* **YOUR INSTRUCTIONS**: Copy out each line below in which the string "pomiaru" appears.

* **INPUT**:

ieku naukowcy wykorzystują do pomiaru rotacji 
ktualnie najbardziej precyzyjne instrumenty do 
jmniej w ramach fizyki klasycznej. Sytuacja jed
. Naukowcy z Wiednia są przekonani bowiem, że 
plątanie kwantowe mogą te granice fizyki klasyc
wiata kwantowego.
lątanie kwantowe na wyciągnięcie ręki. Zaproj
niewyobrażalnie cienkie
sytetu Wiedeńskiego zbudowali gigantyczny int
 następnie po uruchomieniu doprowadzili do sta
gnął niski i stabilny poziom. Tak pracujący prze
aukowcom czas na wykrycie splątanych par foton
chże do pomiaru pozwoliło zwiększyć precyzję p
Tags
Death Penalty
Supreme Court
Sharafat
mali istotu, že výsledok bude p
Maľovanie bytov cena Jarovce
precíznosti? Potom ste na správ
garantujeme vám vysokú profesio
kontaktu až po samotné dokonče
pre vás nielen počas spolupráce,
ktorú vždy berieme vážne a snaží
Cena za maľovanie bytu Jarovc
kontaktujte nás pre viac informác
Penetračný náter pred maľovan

==

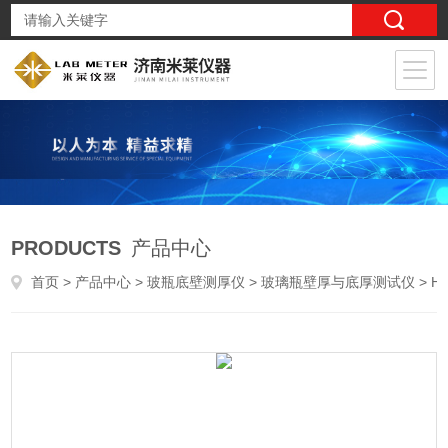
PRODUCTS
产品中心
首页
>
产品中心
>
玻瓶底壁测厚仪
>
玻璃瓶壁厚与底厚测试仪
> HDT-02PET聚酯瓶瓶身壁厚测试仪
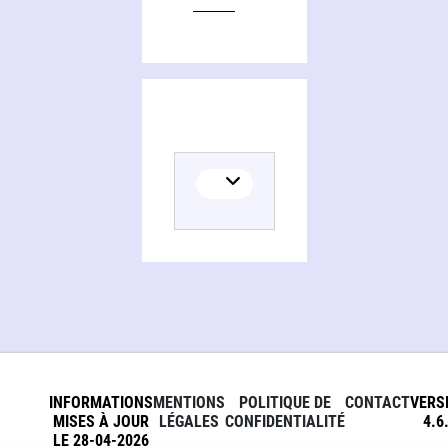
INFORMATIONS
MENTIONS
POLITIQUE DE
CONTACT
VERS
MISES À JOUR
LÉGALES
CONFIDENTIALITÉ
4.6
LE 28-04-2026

* **TASK ANSWER**:
ieku naukowcy wykorzystują do pomiaru rotacji 
chże do pomiaru pozwoliło zwiększyć precyzję p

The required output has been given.